● **WORK TO BE COMPLETED**:
The lines below starting at the line containing "[Dime in My" and ending at the line containing "[Boy Got It" are to be repeated exactly, with both ends kept and nothing else added.

******

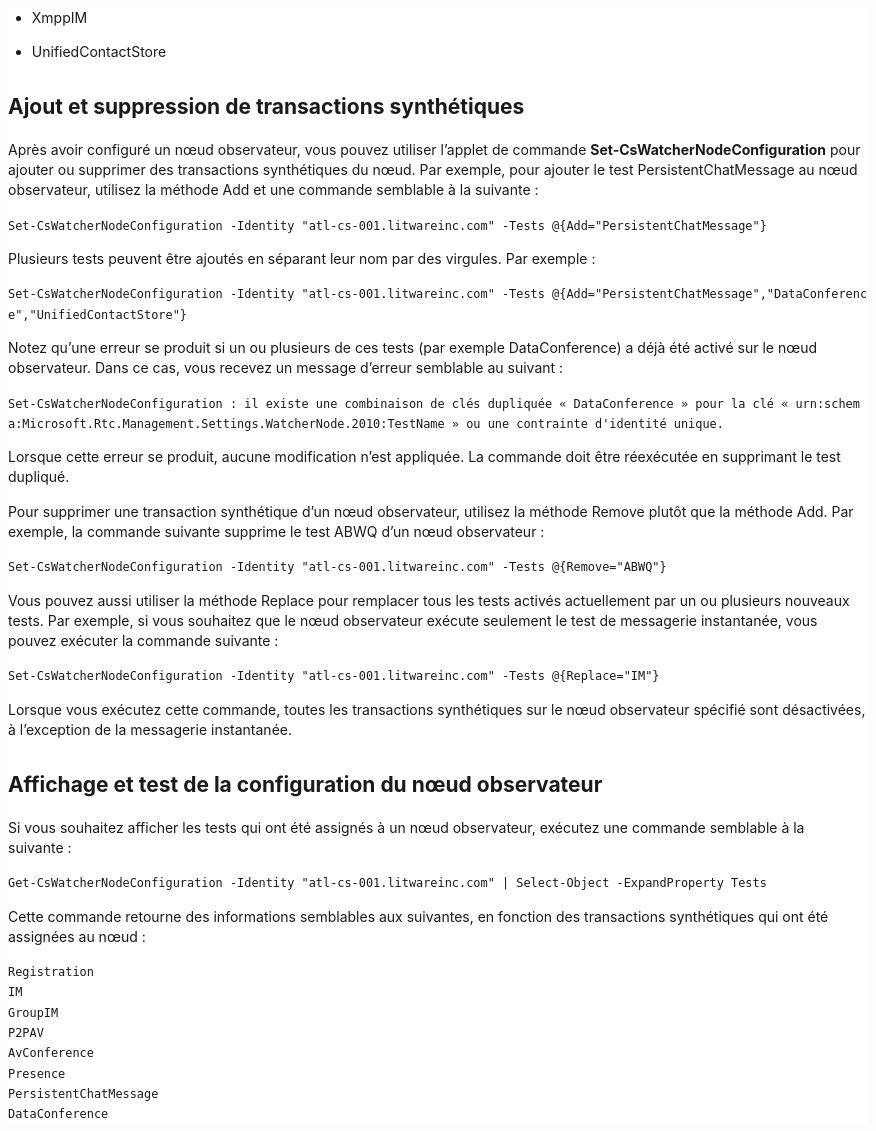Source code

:   - XmppIM

  - UnifiedContactStore

## Ajout et suppression de transactions synthétiques

Après avoir configuré un nœud observateur, vous pouvez utiliser l’applet de commande **Set-CsWatcherNodeConfiguration** pour ajouter ou supprimer des transactions synthétiques du nœud. Par exemple, pour ajouter le test PersistentChatMessage au nœud observateur, utilisez la méthode Add et une commande semblable à la suivante :

    Set-CsWatcherNodeConfiguration -Identity "atl-cs-001.litwareinc.com" -Tests @{Add="PersistentChatMessage"}

Plusieurs tests peuvent être ajoutés en séparant leur nom par des virgules. Par exemple :

    Set-CsWatcherNodeConfiguration -Identity "atl-cs-001.litwareinc.com" -Tests @{Add="PersistentChatMessage","DataConference","UnifiedContactStore"}

Notez qu’une erreur se produit si un ou plusieurs de ces tests (par exemple DataConference) a déjà été activé sur le nœud observateur. Dans ce cas, vous recevez un message d’erreur semblable au suivant :

    Set-CsWatcherNodeConfiguration : il existe une combinaison de clés dupliquée « DataConference » pour la clé « urn:schema:Microsoft.Rtc.Management.Settings.WatcherNode.2010:TestName » ou une contrainte d'identité unique.

Lorsque cette erreur se produit, aucune modification n’est appliquée. La commande doit être réexécutée en supprimant le test dupliqué.

Pour supprimer une transaction synthétique d’un nœud observateur, utilisez la méthode Remove plutôt que la méthode Add. Par exemple, la commande suivante supprime le test ABWQ d’un nœud observateur :

    Set-CsWatcherNodeConfiguration -Identity "atl-cs-001.litwareinc.com" -Tests @{Remove="ABWQ"}

Vous pouvez aussi utiliser la méthode Replace pour remplacer tous les tests activés actuellement par un ou plusieurs nouveaux tests. Par exemple, si vous souhaitez que le nœud observateur exécute seulement le test de messagerie instantanée, vous pouvez exécuter la commande suivante :

    Set-CsWatcherNodeConfiguration -Identity "atl-cs-001.litwareinc.com" -Tests @{Replace="IM"}

Lorsque vous exécutez cette commande, toutes les transactions synthétiques sur le nœud observateur spécifié sont désactivées, à l’exception de la messagerie instantanée.

## Affichage et test de la configuration du nœud observateur

Si vous souhaitez afficher les tests qui ont été assignés à un nœud observateur, exécutez une commande semblable à la suivante :

    Get-CsWatcherNodeConfiguration -Identity "atl-cs-001.litwareinc.com" | Select-Object -ExpandProperty Tests

Cette commande retourne des informations semblables aux suivantes, en fonction des transactions synthétiques qui ont été assignées au nœud :

    Registration
    IM
    GroupIM
    P2PAV
    AvConference
    Presence
    PersistentChatMessage
    DataConference
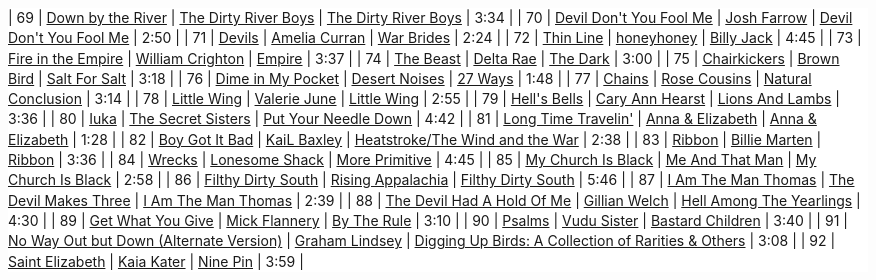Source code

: | 69 | [Down by the River](https://open.spotify.com/track/1JDDXUhFhwqu6mjZzQH6Yn) | [The Dirty River Boys](https://open.spotify.com/artist/5G3roNfDuGmWf5cL3L3z2b) | [The Dirty River Boys](https://open.spotify.com/album/4GOCBKcBGGzQSnGW8fwdY5) | 3:34 |
| 70 | [Devil Don't You Fool Me](https://open.spotify.com/track/5UKMxE8Ec8pa8YLXlqDkSZ) | [Josh Farrow](https://open.spotify.com/artist/0qPDkDToiabkQi2YhNFt4d) | [Devil Don't You Fool Me](https://open.spotify.com/album/6va8aqvQD3YBcqAjLYfgkY) | 2:50 |
| 71 | [Devils](https://open.spotify.com/track/2cjlGKF1b3ZOMWdGJybQNs) | [Amelia Curran](https://open.spotify.com/artist/4ovISfvdFHqGNI4ZuHzh69) | [War Brides](https://open.spotify.com/album/5hglONXTikY7aLfrWbkBjb) | 2:24 |
| 72 | [Thin Line](https://open.spotify.com/track/1jgr7hrjegI0n8fEcY06vy) | [honeyhoney](https://open.spotify.com/artist/22tQF7y3PwRuU6ZWAV2oTM) | [Billy Jack](https://open.spotify.com/album/30WtXdVFAmiTnuVn5WheWf) | 4:45 |
| 73 | [Fire in the Empire](https://open.spotify.com/track/7nBlwy9FltJKrO23b6edNi) | [William Crighton](https://open.spotify.com/artist/4EVBuMQ6XVgxeqWKH09dBM) | [Empire](https://open.spotify.com/album/2ayE2lKEyIyBP2EcuWiB0d) | 3:37 |
| 74 | [The Beast](https://open.spotify.com/track/3Ots0w8hKuBavNkhLjlJ79) | [Delta Rae](https://open.spotify.com/artist/0iidQFemlPhkoHqFroz2my) | [The Dark](https://open.spotify.com/album/5bYknjcVWXm5uGXvOeYJ2v) | 3:00 |
| 75 | [Chairkickers](https://open.spotify.com/track/0O0T1NHzuTa12tNZ1hZ7db) | [Brown Bird](https://open.spotify.com/artist/5zzbSFZMVpvxSlWAkqqtHP) | [Salt For Salt](https://open.spotify.com/album/0SVsGgGApRYVXP466ywwsC) | 3:18 |
| 76 | [Dime in My Pocket](https://open.spotify.com/track/4MaJqmMJ1CGjyL1oolmx8K) | [Desert Noises](https://open.spotify.com/artist/2X3rGYJyh8oBkRKMzIQaLe) | [27 Ways](https://open.spotify.com/album/5RZznkaaVzeKeN1UMp1jiy) | 1:48 |
| 77 | [Chains](https://open.spotify.com/track/7ywUfT35DxrKOoq7ZL0VQ5) | [Rose Cousins](https://open.spotify.com/artist/3DIk8KcmVKTr4uGw3AuCtJ) | [Natural Conclusion](https://open.spotify.com/album/7vwzdcbSG3qsUBIJ3aVNqi) | 3:14 |
| 78 | [Little Wing](https://open.spotify.com/track/6W6xbvrkBXRXALFVDYXeMq) | [Valerie June](https://open.spotify.com/artist/4QZdOCb3UacKbQ1ybDFAKM) | [Little Wing](https://open.spotify.com/album/31ouv0slZULXCbafbGF0kF) | 2:55 |
| 79 | [Hell's Bells](https://open.spotify.com/track/50MNCojhSwCd4QkJ7O80E5) | [Cary Ann Hearst](https://open.spotify.com/artist/2Fwqnm1kpxK4BZgWrsG5qm) | [Lions And Lambs](https://open.spotify.com/album/5sUoqZHXyBK3dm0MR6uxaZ) | 3:36 |
| 80 | [Iuka](https://open.spotify.com/track/574zpZaSSWXMhk0eDzHrDn) | [The Secret Sisters](https://open.spotify.com/artist/5fIZHCg2de8322HZodBDWL) | [Put Your Needle Down](https://open.spotify.com/album/3pinz3pk3eno43xbwqWvok) | 4:42 |
| 81 | [Long Time Travelin'](https://open.spotify.com/track/2oYGqILoEyt0cTncwjEHk2) | [Anna & Elizabeth](https://open.spotify.com/artist/1Zd2jFygzaM9fyijiieSI7) | [Anna & Elizabeth](https://open.spotify.com/album/71F0gAJ6JYuYhAr98mcoVZ) | 1:28 |
| 82 | [Boy Got It Bad](https://open.spotify.com/track/3k6QU7zzhlJ8ODb24uuLP9) | [KaiL Baxley](https://open.spotify.com/artist/3fV14PAU0MWFaj0Kt8MDWx) | [Heatstroke/The Wind and the War](https://open.spotify.com/album/4bU9I5NtFLbmChbhAqGKwJ) | 2:38 |
| 83 | [Ribbon](https://open.spotify.com/track/6CD7BVEDI5WpYVwAs30Opk) | [Billie Marten](https://open.spotify.com/artist/02YLJJnWC7YQVixkjEBRn7) | [Ribbon](https://open.spotify.com/album/0BcwJa98MGRTBiHpmNqEHl) | 3:36 |
| 84 | [Wrecks](https://open.spotify.com/track/6xuHJHoXYVjDUTCP63PEtF) | [Lonesome Shack](https://open.spotify.com/artist/72lMhHXgtmKeNQbfT5QLq3) | [More Primitive](https://open.spotify.com/album/46Txpy91R2fAPBLTEVpz82) | 4:45 |
| 85 | [My Church Is Black](https://open.spotify.com/track/6CApje4OBrR9y2EQJlu8KJ) | [Me And That Man](https://open.spotify.com/artist/3zhMQz4U8XeOPq1Nphrd6a) | [My Church Is Black](https://open.spotify.com/album/7xGEQewEQ8E74KHmIGDYUG) | 2:58 |
| 86 | [Filthy Dirty South](https://open.spotify.com/track/2VifjGJJ8d0yGUk1LHn81y) | [Rising Appalachia](https://open.spotify.com/artist/3I6e2ZqqoxQhXc9z7Tp5ci) | [Filthy Dirty South](https://open.spotify.com/album/5o4cfFDhtA8GMYGMsHXLiZ) | 5:46 |
| 87 | [I Am The Man Thomas](https://open.spotify.com/track/3uWGP9UpCet5wZBtXE9JPK) | [The Devil Makes Three](https://open.spotify.com/artist/63knPlGzLHTNDf1J78Fvte) | [I Am The Man Thomas](https://open.spotify.com/album/2pnIVh2Ttaf5pVvAx5Nos8) | 2:39 |
| 88 | [The Devil Had A Hold Of Me](https://open.spotify.com/track/4oGtTW6RoaK9tMCNT5ZJcY) | [Gillian Welch](https://open.spotify.com/artist/2H5elA2mJKrHmqkN9GSfkz) | [Hell Among The Yearlings](https://open.spotify.com/album/7lj5fnqPOsrdANEyn9t8pM) | 4:30 |
| 89 | [Get What You Give](https://open.spotify.com/track/5eNhIzwEPKnZZNItD5l8ke) | [Mick Flannery](https://open.spotify.com/artist/5tIXFM4sGNRR4Oo3hLbFdf) | [By The Rule](https://open.spotify.com/album/3dnZ6Hg3vRfAmxzeIh549T) | 3:10 |
| 90 | [Psalms](https://open.spotify.com/track/4Q4qJYgs4zZ1FFHX2nleB9) | [Vudu Sister](https://open.spotify.com/artist/5Gu7iDoQjE7anHIbCXckC8) | [Bastard Children](https://open.spotify.com/album/2c04IHW1EnOkIMkivr5NPG) | 3:40 |
| 91 | [No Way Out but Down \(Alternate Version\)](https://open.spotify.com/track/5xpmBKqvY9u9ziuHRTusY9) | [Graham Lindsey](https://open.spotify.com/artist/1hFvZy3pBf5pOSmJULL4sG) | [Digging Up Birds: A Collection of Rarities & Others](https://open.spotify.com/album/1jbmuJoXQitCyg5vl7kYHD) | 3:08 |
| 92 | [Saint Elizabeth](https://open.spotify.com/track/0AXVGjlzkolKVm7ZnD6pqB) | [Kaia Kater](https://open.spotify.com/artist/3SIjUKYSRchIKIoFO9vBjm) | [Nine Pin](https://open.spotify.com/album/4an7nc1bshv75YnXbyp8bs) | 3:59 |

******

● **ANSWER SPACE**:
| 76 | [Dime in My Pocket](https://open.spotify.com/track/4MaJqmMJ1CGjyL1oolmx8K) | [Desert Noises](https://open.spotify.com/artist/2X3rGYJyh8oBkRKMzIQaLe) | [27 Ways](https://open.spotify.com/album/5RZznkaaVzeKeN1UMp1jiy) | 1:48 |
| 77 | [Chains](https://open.spotify.com/track/7ywUfT35DxrKOoq7ZL0VQ5) | [Rose Cousins](https://open.spotify.com/artist/3DIk8KcmVKTr4uGw3AuCtJ) | [Natural Conclusion](https://open.spotify.com/album/7vwzdcbSG3qsUBIJ3aVNqi) | 3:14 |
| 78 | [Little Wing](https://open.spotify.com/track/6W6xbvrkBXRXALFVDYXeMq) | [Valerie June](https://open.spotify.com/artist/4QZdOCb3UacKbQ1ybDFAKM) | [Little Wing](https://open.spotify.com/album/31ouv0slZULXCbafbGF0kF) | 2:55 |
| 79 | [Hell's Bells](https://open.spotify.com/track/50MNCojhSwCd4QkJ7O80E5) | [Cary Ann Hearst](https://open.spotify.com/artist/2Fwqnm1kpxK4BZgWrsG5qm) | [Lions And Lambs](https://open.spotify.com/album/5sUoqZHXyBK3dm0MR6uxaZ) | 3:36 |
| 80 | [Iuka](https://open.spotify.com/track/574zpZaSSWXMhk0eDzHrDn) | [The Secret Sisters](https://open.spotify.com/artist/5fIZHCg2de8322HZodBDWL) | [Put Your Needle Down](https://open.spotify.com/album/3pinz3pk3eno43xbwqWvok) | 4:42 |
| 81 | [Long Time Travelin'](https://open.spotify.com/track/2oYGqILoEyt0cTncwjEHk2) | [Anna & Elizabeth](https://open.spotify.com/artist/1Zd2jFygzaM9fyijiieSI7) | [Anna & Elizabeth](https://open.spotify.com/album/71F0gAJ6JYuYhAr98mcoVZ) | 1:28 |
| 82 | [Boy Got It Bad](https://open.spotify.com/track/3k6QU7zzhlJ8ODb24uuLP9) | [KaiL Baxley](https://open.spotify.com/artist/3fV14PAU0MWFaj0Kt8MDWx) | [Heatstroke/The Wind and the War](https://open.spotify.com/album/4bU9I5NtFLbmChbhAqGKwJ) | 2:38 |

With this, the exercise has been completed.